I routinely recieve requests for information about how to go from an HL7 Version 2 message to a CDA document, and whether HL7 has established such a mapping. To date, I have to answer that no they have not. I can tell you that many organizations have established such a mapping, and that I too have done the work. In fact, I have developed mappings from many HL7 Version 2 segments to CDA documents, several times over the past six years. Those of you aware of the history of CDA will realize that means Release 1 as well as Release 2.
These mappings aren't publically available because people who do this work usually put a lot of thought and effort into this sort of mapping to solve customer problems. It's a piece of intellectual capital that has value to an organization. However, there will shortly be new tools available that will enable others to create this sort of mapping from data that can be freely downloaded. Furthermore, the mapping will not be just from Version 2 to CDA, but will also address mappings between NCPDP Script, HL7 Version 2, HL7 Version 3, CDA, X12N, CDASH and CDISC specifications.
Who is doing this work? The HITSP Data Architecture Tiger Team, and actually, ANSI/HITSP over the past 4 years without even realizing it. During what I call the HITSP ARRA Diversion, where HITSP spend 90 days working on specifications and technical notes specifically to support ONC and HSS requirements for ARRA regulation, we developed the HITSP TN903 Data Architecture Technical Note. We are also being supported by AHRQ-USHIK, who has developed a data element registry that will be pivotal in the deployment of this information.
TN903 describes a new process for HITSP, whereby we:
1. Identify HITSP Data Elements (see section 4.3.1). These are then constrained as necessary with respect to precision, vocabulary, length, et cetera at the HITSP Data Element level if such constraints are warranted. A HITSP data element is defined in four columns. The first column gives the identifier, the second, a short name, the third a definition that should be clear enough for an implementer to understand it, and finally, any specific constraints on that data element.

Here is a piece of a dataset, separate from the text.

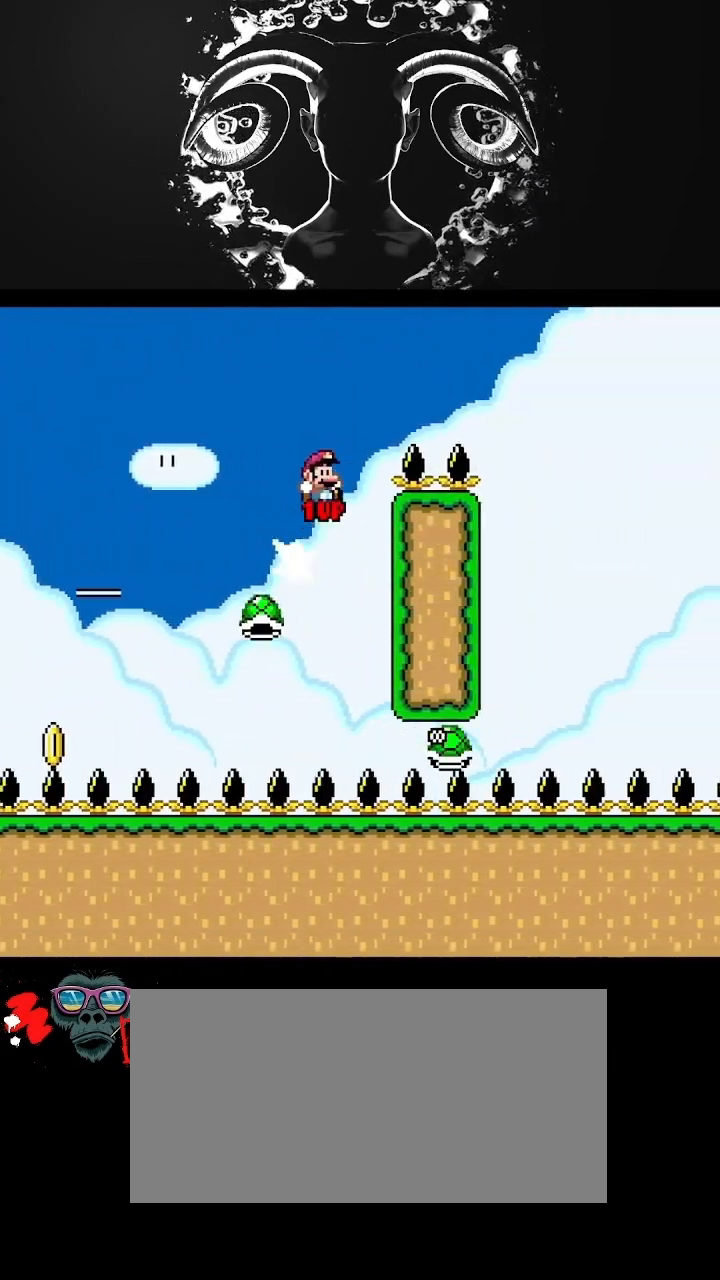
Gameplay with a controller (Nintendo layout); each line is a JSON object with the inputs held at the frame after it. "events" lists button and stick changes between this image and that frame as [ms after this image, input, new state], when the widget could be followed in between. Not read: L3 R3.
{"buttons": ["B", "Y", "DPAD_RIGHT"], "events": []}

2. Map these HITSP data elements into specific data elements found within the respective standards (see section 4.3.2). This mapping appears inside the data mapping section of a HITSP Construct (a HITSP way to say specifications starting with the letters C, T or TP). This mapping is defined by first identifying the data element the way that is most appropriate to the standard (see Table 4-4).
3. HITSP Data Elements will be loaded into the AHRQ-USHIK Data Element Registry, as will data elements defined by the respective SDOs. I've been given to understand that the most recent versions of X12, NCPDP and HL7 Version 2 are currently in the process of being loaded into USHIK. A data element registry is one of three types of metadata registries identified as being important by HITSP in TN903.
4. HITSP data element mappings can also be loaded into USHIK, so that the relationships between HITSP Data Elements and data elements defined by the standards can be identified.
The end result is that relationships between HITSP data elements and standard data elements will be available at some point in time in the future in electronic form. You'll be able to clearly see HITSP Data Element 5.15 (Subscriber ID) maps to X12N 270_2100C_NM109 67, and to segment IN1-36 of an HL7 Version 2 message, and finally to /cda:ClinicalDocument//cda:act[cda:templateId/@root='2.16.840.1.1138188.8.131.52.26'] /cda:participant[@typeCode='HLD']/cda:participantRole/cda:id of a CDA Document that uses CCD templates.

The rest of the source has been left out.